Landweren

Linies tegen vijanden

Tijd van monniken en ridders

Een stad, buurschap of een ander rechtsgebied verdedigde zich vroeger tegen vijanden of plunderende bendes door het opwerpen van landweren. Zulke verdedigingslinies waren er al in de prehistorie. De oudst bekende landweren rond Haaksbergen stammen uit de middeleeuwen. In de 14e eeuw is Deventer bezig geweest de grens van Overijssel te beschermen tegen invallen uit het zuiden. De dreiging kwam vooral door politieke conflicten met Gelderland en door strooptochten.
Volgens de cameraarsrekeningen (koopmansrekeningen) werd er halverwege de 14de eeuw een landweer gegraven van Deventer richting Diepenheim; tegelijk werd er een graft gegraven, een gracht. Zo ontstond later de Schipbeek. Deze gracht volgde de handelsweg die naar Twente liep. In Haaksbergen liep een landweer langs de Diepenheimse weg. Deze is verdwenen. Een zichtbare landweer is te vinden langs de vroegere handelsweg richting Munster. De middeleeuwse landweer bestond uit een dubbele wal van twee tot 4 m hoog en 7 tot 9 m breed. De wallen waren soms zelfs driedubbel en hadden meerdere grachten, tot 2½ m diep. De wallen waren beplant met een ondoordringbaar struikgewas. Die beplanting van een landweer kon bestaan uit eik, es, haagbeuk, populier, hazelnoot, sleedoorn, wilde roos en kamperfoelie. En in de onderbegroeiing stonden kruiden als bosanemoon, grootbloemmuur, dalkruid, salomonszegel, speenkruid, boskruiskruid, bosandoorn, bosviooltje, gewone ereprijs, zenegroen en helmkruid. De beplanting werd bij het groeien in elkaar gevlochten en hierbij werden de stammen ingezaagd om het vlechten te bevorderen.

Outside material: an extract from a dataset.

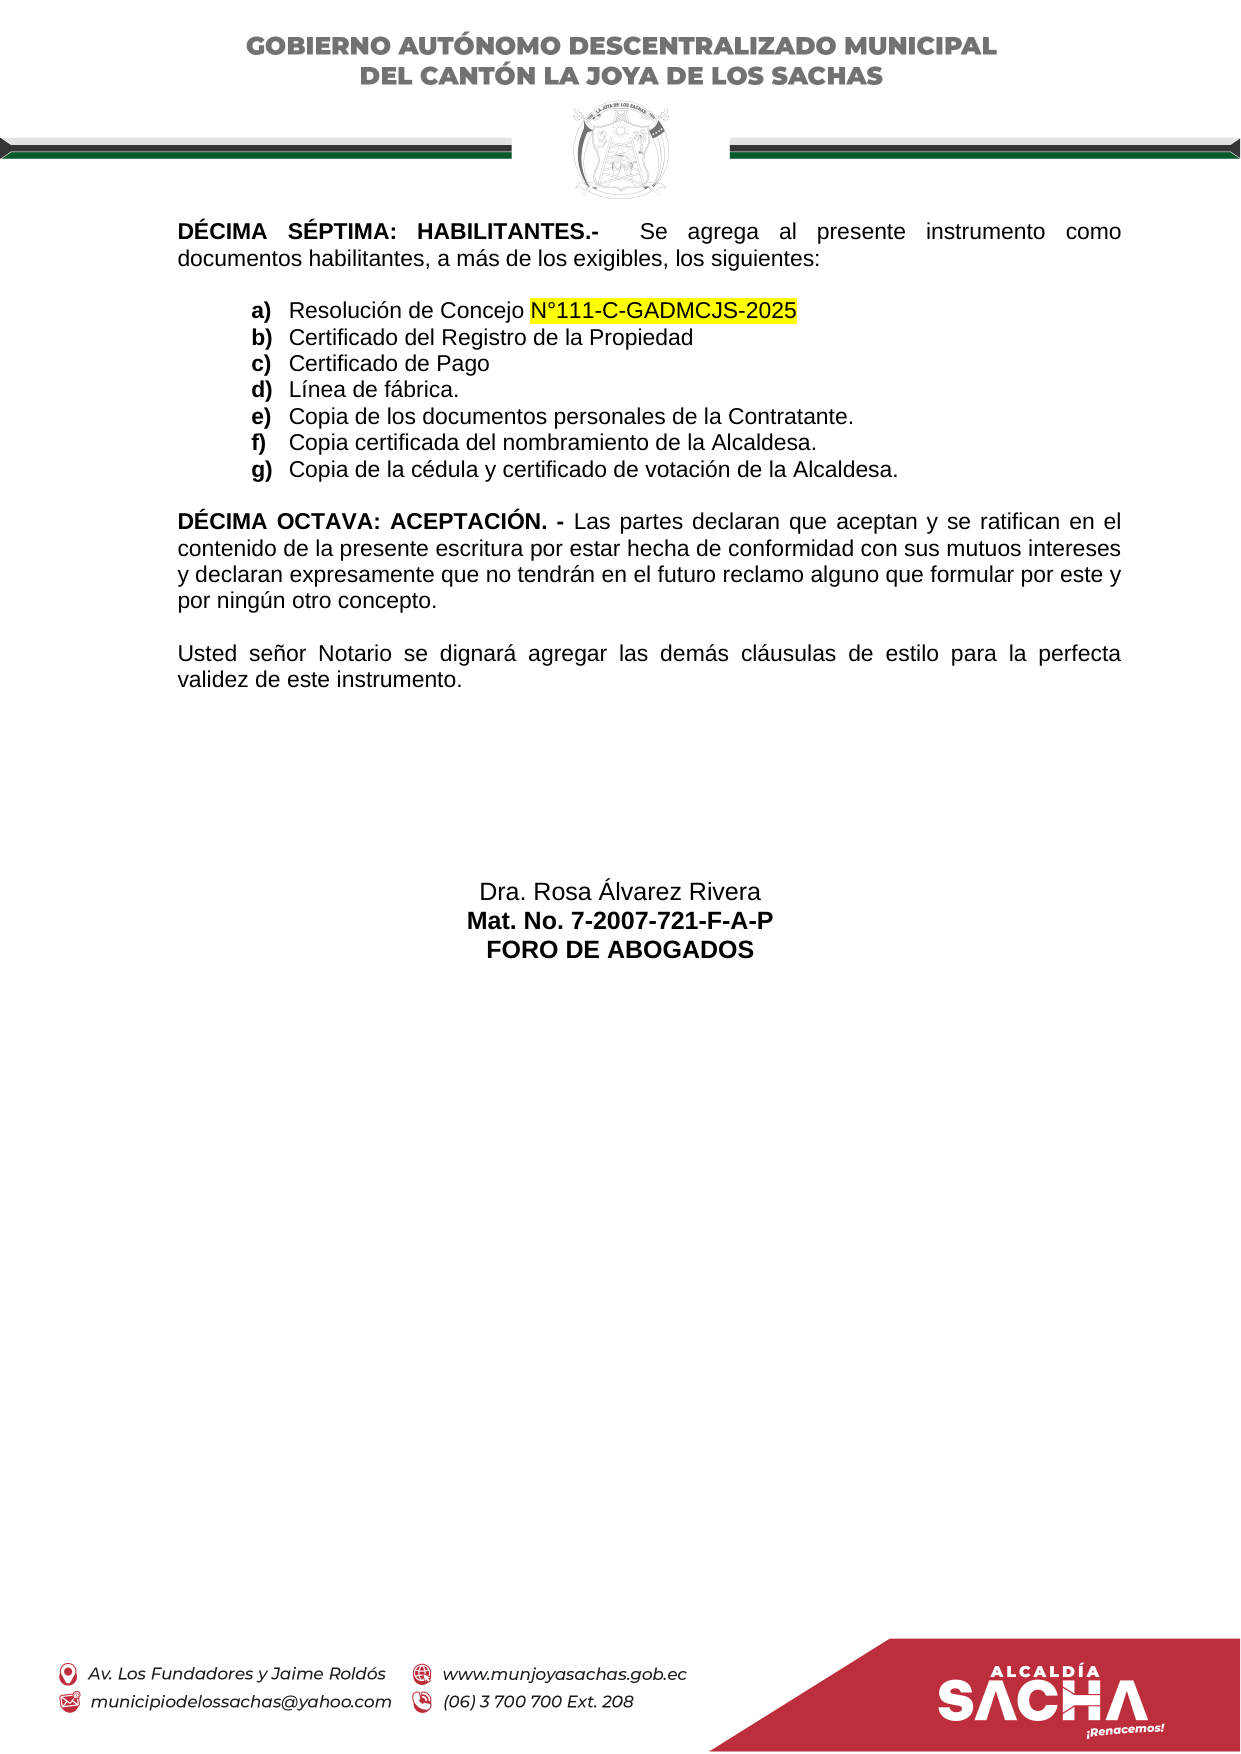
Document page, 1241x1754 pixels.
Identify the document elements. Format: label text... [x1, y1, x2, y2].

Het was streng verboden in de landweer te kappen, met daaraan verbonden zware straffen: "Item wie in de landtweere brecke, schzynnende off daer inne houwe die zal zijn rechterhandt gebrocken hebben".

Openingen

De landweren waren zo ondoordringbaar, dat zelfs het in brand steken van de begroeiïng niet hielp om een opening te forceren. Op plaatsen waar wegen de landweer doorkruisten werden doorgangen gemaakt om legers te dwingen daarvan gebruik te maken. Het gebied was hierdoor eenvoudiger te verdedigen. Die doorgangen waren afgesloten met hekken of bomen en sloten en werden ook gebruikt om tol te heffen voor andere passanten. Familienamen die hier hun betekenis aan ontlenen zijn: Landeweer of Landewee, Bömer, Slotman e.a. In het grensgebied zijn nog enkele landweren te vinden, ook aan de Duitse kant. Helaas zijn er veel verdwenen. Een landweer was ook een middel om vee tegen te houden. Dat was van belang, omdat vee dat over de markegrenzen liep geschut kon worden (in beslag genomen).

Veekeringen

De latere landweren in en langs de woeste gronden van de marken zijn voornamelijk keringen voor het vee. Deze markelandweren waren eenvoudiger aangelegd. Vaak was één wal met een enkele gracht voldoende. Wel was de begroeiing nog steeds ondoordringbaar. Deze landweren werden tot in de 19de eeuw aangelegd en onderhouden. In Haaksbergen komen landweren voor naast de oude handelsweg die langs de Schans liep. Verder zijn er nog enkele op de markegrenzen. Opvallend zijn enkele landweren die haaks op de markegrens staan en een hoek markegrond afscheiden van de andere markegronden. Deze bevonden zich in Stepelo, de marke Haaksbergen-Honesch en de marke Langelo. De reden van de aanleg van deze landweren is nog onbekend. De overblijfselen van de landweren zijn op verscheidene plaatsen nog zichtbaar. Maar de meeste wallen zijn afgesleten en de grachten zijn verdwenen. Een uitzondering is te vinden in Het Lankheet, waar een markelandweer is hersteld in de oorspronkelijke vorm en afmetingen. Alleen de begroeiing moet zich hier nog verder ontwikkelen.